In its public comments on the rule, Roper’s group catalogued a host of legal disclosures that top brokerages have made about those conflicts, admitting that they benefit when their clients invest in certain funds — usually with high management fees and sales commissions — rather than others. For example, Ameriprise Financial acknowledged “there is an incentive for our financial advisors to sell a fund from a load fund family or a fund that pays a 12b-1 fee over one that does not ... which may influence your financial adviser to recommend certain funds or classes over others.” A Charles Schwab disclosure neatly summed up the situation: “Schwab may pay a Schwab representative more for selling products or services on which Schwab makes more money.”

Meanwhile, a recent report by the Public Investors Arbitration Bar Association documented how firms that emphasize their commitment to their clients on the public airwaves (including Merrill Lynch) have denied any fiduciary duties to their clients in private arbitration cases. According to PIABA, Ameriprise ran ads pledging that “our advisers are ethically obligated to act with your best interests at heart,” before arguing in arbitration that “respondent owed no fiduciary duties to Claimants.” Wells Fargo’s ads say “a healthy relationship with your financial advisor should make you feel that your best interests are the top priority,” but the firm argued in another proceeding that “the law establishes that a broker does not owe a fiduciary duty to a customer with respect to a non-discretionary account.” UBS made the same legal argument in the same words, despite running an ad that read:

“Until my client knows she comes first. Until I understand what drives her. And what slows her down. Until I know what makes her leap out of bed in the morning. And what keeps her awake at night. Until she understands that I’m always thinking about her investment. (Even if she isn’t.) Not just at the office. At the opera. At a barbecue. In a traffic jam. Until her ambitions feel like my ambitions. Until then. We will not rest.”

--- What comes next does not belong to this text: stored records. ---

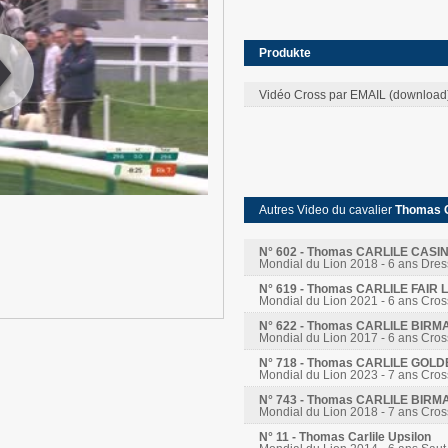
Produkte
Vidéo Cross par EMAIL (download
:
00
:
00
Autres Video du cavalier
Thomas 
N° 602 - Thomas CARLILE CASI
Mondial du Lion 2018 - 6 ans Dre
N° 619 - Thomas CARLILE FAI
Mondial du Lion 2021 - 6 ans Cros
N° 622 - Thomas CARLILE BIRM
Mondial du Lion 2017 - 6 ans Cros
N° 718 - Thomas CARLILE GOL
Mondial du Lion 2023 - 7 ans Cros
N° 743 - Thomas CARLILE BIRM
Mondial du Lion 2018 - 7 ans Cros
N° 11 - Thomas Carlile Upsilon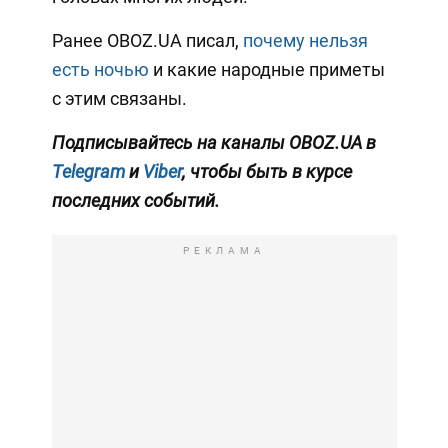
Ранее OBOZ.UA писал,
почему нельзя
есть ночью
и какие народные приметы
с этим связаны.
Подписывайтесь на каналы OBOZ.UA в
Telegram
и
Viber
, чтобы быть в курсе
последних событий.
РЕКЛАМА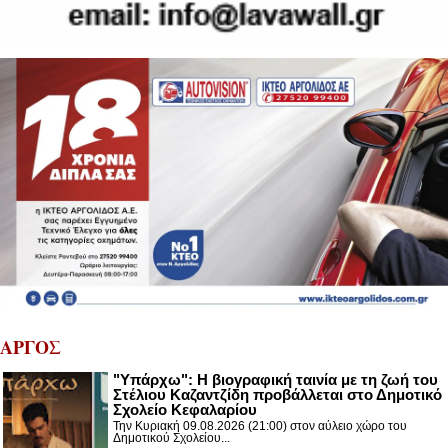
ΑΡΓΟΣ
"Υπάρχω": Η βιογραφική ταινία με τη ζωή του
Στέλιου Καζαντζίδη προβάλλεται στο Δημοτικό
Σχολείο Κεφαλαρίου
Την Κυριακή 09.08.2026 (21:00) στον αύλειο χώρο του
Δημοτικού Σχολείου...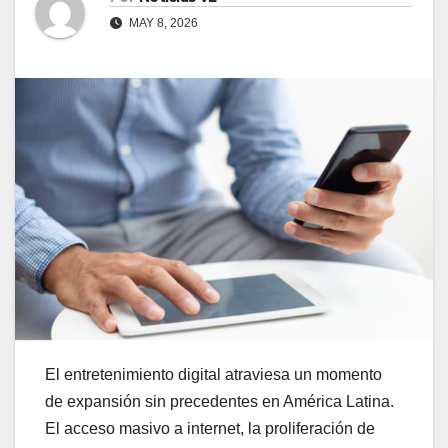
MAY 8, 2026
El entretenimiento digital atraviesa un momento
de expansión sin precedentes en América Latina.
El acceso masivo a internet, la proliferación de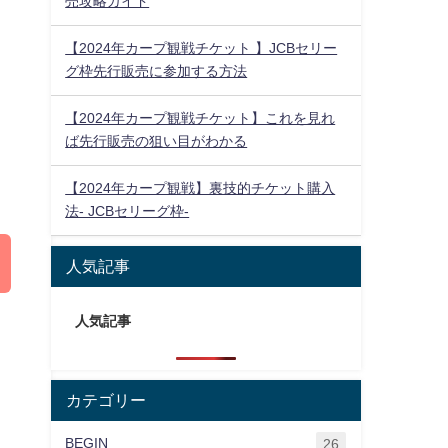
売攻略ガイド
【2024年カープ観戦チケット 】JCBセリー
グ枠先行販売に参加する方法
【2024年カープ観戦チケット】これを見れ
ば先行販売の狙い目がわかる
【2024年カープ観戦】裏技的チケット購入
法- JCBセリーグ枠-
人気記事
人気記事
カテゴリー
BEGIN
26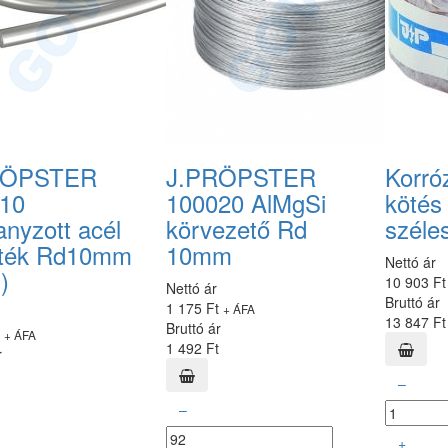
RÖPSTER
J.PRÖPSTER
Korró
10
100020 AlMgSi
köté
anyzott acél
körvezető Rd
széle
ték Rd10mm
10mm
Nettó ár
)
10 903 F
Nettó ár
Bruttó ár
1 175 Ft
+ ÁFA
13 847 Ft
Bruttó ár
t
+ ÁFA
1 492 Ft
r
–
–
+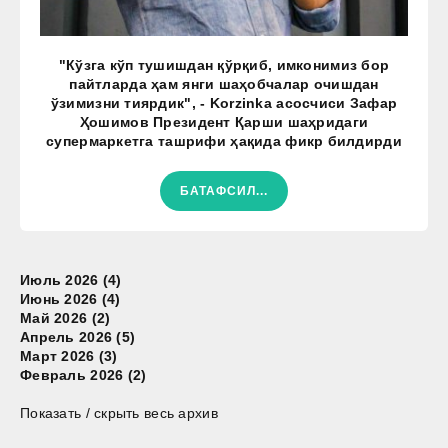
"Кўзга кўп тушишдан қўрқиб, имконимиз бор
пайтларда ҳам янги шаҳобчалар очишдан
ўзимизни тиярдик", - Korzinka асосчиси Зафар
Ҳошимов Президент Қарши шаҳридаги
супермаркетга ташрифи ҳақида фикр билдирди
БАТАФСИЛ...
Июль 2026 (4)
Июнь 2026 (4)
Май 2026 (2)
Апрель 2026 (5)
Март 2026 (3)
Февраль 2026 (2)
Показать / скрыть весь архив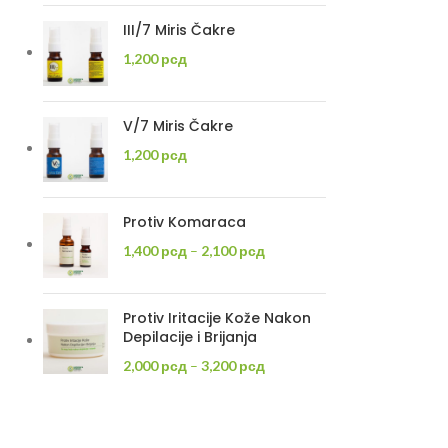
III/7 Miris Čakre
1,200
рсд
V/7 Miris Čakre
1,200
рсд
Protiv Komaraca
1,400
рсд
–
2,100
рсд
Protiv Iritacije Kože Nakon
Depilacije i Brijanja
2,000
рсд
–
3,200
рсд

This week, 74 witnesses are scheduled to testify on 25 panels at the Labor Department hearings. The heart of the industry’s case will be that the complexity of the 1000-plus-page rule would make it uneconomic for brokers to charge clients commissions for specific trades, shifting the entire sector toward flat management fees that can be exorbitant for families with limited cash to invest. SIMFA general counsel Ira Hammerman said the Obama administration harbors a paternalistic, one-size-fits-all belief that small investors belong in low-cost index funds and exchange-traded funds that rise and fall with the market. The current system gives families the freedom to choose what kind of speculative risks they want to take, who they want to advise them, and how they want to pay — and if they become unhappy with their arrangement, they can easily find a new one.

“Customers vote with their feet every day,” Hammerman said.

The Obama administration withdrew an earlier version of the rule in 2011, and industry leaders have been lobbying furiously to try to kill this one before it goes final sometime next spring. They have made inroads in Congress, raising the possibility that Republicans could work with finance-friendly Democrats on language delaying or killing the rule; Senator Claire McCaskill of Missouri recently wrote a letter criticizing the rule. But Obama aides say the president sees the rule as a legacy issue, a key element of his pitch for “middle-class economics.” And they’re not impressed with industry arguments.

“What, it’s too onerous to disclose to your clients how you’re getting paid? It’s too costly to create a contract where you tell them you’ll serve their best interest?” one senior Obama aide asked. “Give me a break.”